__EXERCISE AIM__
Reproduce all of the records below, changing every occurrence of "replicas" to "vnodes" and leaving everything else untouched.

[Saved entries]
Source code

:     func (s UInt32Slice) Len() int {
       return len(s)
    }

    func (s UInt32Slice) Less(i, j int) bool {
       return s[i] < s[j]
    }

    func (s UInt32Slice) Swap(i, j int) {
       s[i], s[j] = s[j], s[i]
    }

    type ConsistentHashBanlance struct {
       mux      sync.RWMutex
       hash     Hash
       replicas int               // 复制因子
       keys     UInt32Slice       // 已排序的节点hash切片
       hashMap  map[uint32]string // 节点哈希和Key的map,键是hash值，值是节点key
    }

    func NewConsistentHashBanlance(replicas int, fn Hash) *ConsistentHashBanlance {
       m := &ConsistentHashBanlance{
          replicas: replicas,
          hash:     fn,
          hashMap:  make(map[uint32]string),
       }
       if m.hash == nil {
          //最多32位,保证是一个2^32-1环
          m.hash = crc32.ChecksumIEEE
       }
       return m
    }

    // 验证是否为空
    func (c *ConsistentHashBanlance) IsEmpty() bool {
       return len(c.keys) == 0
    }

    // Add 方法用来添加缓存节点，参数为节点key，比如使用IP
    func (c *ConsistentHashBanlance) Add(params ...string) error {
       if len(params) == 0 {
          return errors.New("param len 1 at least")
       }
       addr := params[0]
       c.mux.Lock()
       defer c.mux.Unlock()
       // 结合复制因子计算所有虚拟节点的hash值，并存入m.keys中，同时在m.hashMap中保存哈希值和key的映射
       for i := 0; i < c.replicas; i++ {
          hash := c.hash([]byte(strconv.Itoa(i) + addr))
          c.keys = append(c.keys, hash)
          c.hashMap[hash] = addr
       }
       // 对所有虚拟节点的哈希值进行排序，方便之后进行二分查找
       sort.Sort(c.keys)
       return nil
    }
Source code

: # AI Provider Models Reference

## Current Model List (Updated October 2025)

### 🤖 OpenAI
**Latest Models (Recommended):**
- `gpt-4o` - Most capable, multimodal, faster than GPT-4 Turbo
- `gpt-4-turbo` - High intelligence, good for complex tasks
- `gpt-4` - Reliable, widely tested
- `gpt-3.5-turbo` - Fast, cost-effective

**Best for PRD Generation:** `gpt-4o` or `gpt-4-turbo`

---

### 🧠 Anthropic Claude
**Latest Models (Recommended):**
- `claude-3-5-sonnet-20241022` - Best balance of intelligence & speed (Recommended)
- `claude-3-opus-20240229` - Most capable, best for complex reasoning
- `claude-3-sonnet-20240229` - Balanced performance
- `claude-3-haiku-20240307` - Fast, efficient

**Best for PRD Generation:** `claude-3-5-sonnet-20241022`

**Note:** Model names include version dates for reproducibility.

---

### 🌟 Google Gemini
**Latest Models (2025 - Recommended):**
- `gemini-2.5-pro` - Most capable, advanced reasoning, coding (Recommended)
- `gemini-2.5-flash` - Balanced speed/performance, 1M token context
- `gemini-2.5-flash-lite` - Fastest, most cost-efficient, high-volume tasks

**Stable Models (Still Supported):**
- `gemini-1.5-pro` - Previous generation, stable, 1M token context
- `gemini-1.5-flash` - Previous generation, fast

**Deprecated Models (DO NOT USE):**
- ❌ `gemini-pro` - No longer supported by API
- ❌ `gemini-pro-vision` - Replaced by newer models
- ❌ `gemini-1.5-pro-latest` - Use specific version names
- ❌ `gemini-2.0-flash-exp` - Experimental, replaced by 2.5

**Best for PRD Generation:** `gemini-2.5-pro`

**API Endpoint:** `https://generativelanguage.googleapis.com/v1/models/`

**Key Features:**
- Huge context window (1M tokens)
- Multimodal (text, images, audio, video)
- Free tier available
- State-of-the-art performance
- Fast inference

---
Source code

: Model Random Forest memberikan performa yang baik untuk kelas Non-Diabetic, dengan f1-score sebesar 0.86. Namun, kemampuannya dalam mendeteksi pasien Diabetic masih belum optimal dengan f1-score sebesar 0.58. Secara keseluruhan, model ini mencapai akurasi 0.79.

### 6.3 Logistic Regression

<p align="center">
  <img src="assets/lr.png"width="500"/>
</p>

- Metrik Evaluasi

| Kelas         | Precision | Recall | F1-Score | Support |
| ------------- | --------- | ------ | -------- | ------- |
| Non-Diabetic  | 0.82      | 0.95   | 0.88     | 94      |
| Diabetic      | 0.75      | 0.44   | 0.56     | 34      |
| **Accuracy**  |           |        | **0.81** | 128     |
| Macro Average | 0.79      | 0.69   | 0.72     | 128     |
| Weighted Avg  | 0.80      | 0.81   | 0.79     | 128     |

__EXERCISE RESPONSE__
Source code

:     func (s UInt32Slice) Len() int {
       return len(s)
    }

    func (s UInt32Slice) Less(i, j int) bool {
       return s[i] < s[j]
    }

    func (s UInt32Slice) Swap(i, j int) {
       s[i], s[j] = s[j], s[i]
    }

    type ConsistentHashBanlance struct {
       mux      sync.RWMutex
       hash     Hash
       vnodes int               // 复制因子
       keys     UInt32Slice       // 已排序的节点hash切片
       hashMap  map[uint32]string // 节点哈希和Key的map,键是hash值，值是节点key
    }

    func NewConsistentHashBanlance(vnodes int, fn Hash) *ConsistentHashBanlance {
       m := &ConsistentHashBanlance{
          vnodes: vnodes,
          hash:     fn,
          hashMap:  make(map[uint32]string),
       }
       if m.hash == nil {
          //最多32位,保证是一个2^32-1环
          m.hash = crc32.ChecksumIEEE
       }
       return m
    }

    // 验证是否为空
    func (c *ConsistentHashBanlance) IsEmpty() bool {
       return len(c.keys) == 0
    }

    // Add 方法用来添加缓存节点，参数为节点key，比如使用IP
    func (c *ConsistentHashBanlance) Add(params ...string) error {
       if len(params) == 0 {
          return errors.New("param len 1 at least")
       }
       addr := params[0]
       c.mux.Lock()
       defer c.mux.Unlock()
       // 结合复制因子计算所有虚拟节点的hash值，并存入m.keys中，同时在m.hashMap中保存哈希值和key的映射
       for i := 0; i < c.vnodes; i++ {
          hash := c.hash([]byte(strconv.Itoa(i) + addr))
          c.keys = append(c.keys, hash)
          c.hashMap[hash] = addr
       }
       // 对所有虚拟节点的哈希值进行排序，方便之后进行二分查找
       sort.Sort(c.keys)
       return nil
    }
Source code

: # AI Provider Models Reference

## Current Model List (Updated October 2025)

### 🤖 OpenAI
**Latest Models (Recommended):**
- `gpt-4o` - Most capable, multimodal, faster than GPT-4 Turbo
- `gpt-4-turbo` - High intelligence, good for complex tasks
- `gpt-4` - Reliable, widely tested
- `gpt-3.5-turbo` - Fast, cost-effective

**Best for PRD Generation:** `gpt-4o` or `gpt-4-turbo`

---

### 🧠 Anthropic Claude
**Latest Models (Recommended):**
- `claude-3-5-sonnet-20241022` - Best balance of intelligence & speed (Recommended)
- `claude-3-opus-20240229` - Most capable, best for complex reasoning
- `claude-3-sonnet-20240229` - Balanced performance
- `claude-3-haiku-20240307` - Fast, efficient

**Best for PRD Generation:** `claude-3-5-sonnet-20241022`

**Note:** Model names include version dates for reproducibility.

---

### 🌟 Google Gemini
**Latest Models (2025 - Recommended):**
- `gemini-2.5-pro` - Most capable, advanced reasoning, coding (Recommended)
- `gemini-2.5-flash` - Balanced speed/performance, 1M token context
- `gemini-2.5-flash-lite` - Fastest, most cost-efficient, high-volume tasks

**Stable Models (Still Supported):**
- `gemini-1.5-pro` - Previous generation, stable, 1M token context
- `gemini-1.5-flash` - Previous generation, fast

**Deprecated Models (DO NOT USE):**
- ❌ `gemini-pro` - No longer supported by API
- ❌ `gemini-pro-vision` - Replaced by newer models
- ❌ `gemini-1.5-pro-latest` - Use specific version names
- ❌ `gemini-2.0-flash-exp` - Experimental, replaced by 2.5

**Best for PRD Generation:** `gemini-2.5-pro`

**API Endpoint:** `https://generativelanguage.googleapis.com/v1/models/`

**Key Features:**
- Huge context window (1M tokens)
- Multimodal (text, images, audio, video)
- Free tier available
- State-of-the-art performance
- Fast inference

---
Source code

: Model Random Forest memberikan performa yang baik untuk kelas Non-Diabetic, dengan f1-score sebesar 0.86. Namun, kemampuannya dalam mendeteksi pasien Diabetic masih belum optimal dengan f1-score sebesar 0.58. Secara keseluruhan, model ini mencapai akurasi 0.79.

### 6.3 Logistic Regression

<p align="center">
  <img src="assets/lr.png"width="500"/>
</p>

- Metrik Evaluasi

| Kelas         | Precision | Recall | F1-Score | Support |
| ------------- | --------- | ------ | -------- | ------- |
| Non-Diabetic  | 0.82      | 0.95   | 0.88     | 94      |
| Diabetic      | 0.75      | 0.44   | 0.56     | 34      |
| **Accuracy**  |           |        | **0.81** | 128     |
| Macro Average | 0.79      | 0.69   | 0.72     | 128     |
| Weighted Avg  | 0.80      | 0.81   | 0.79     | 128     |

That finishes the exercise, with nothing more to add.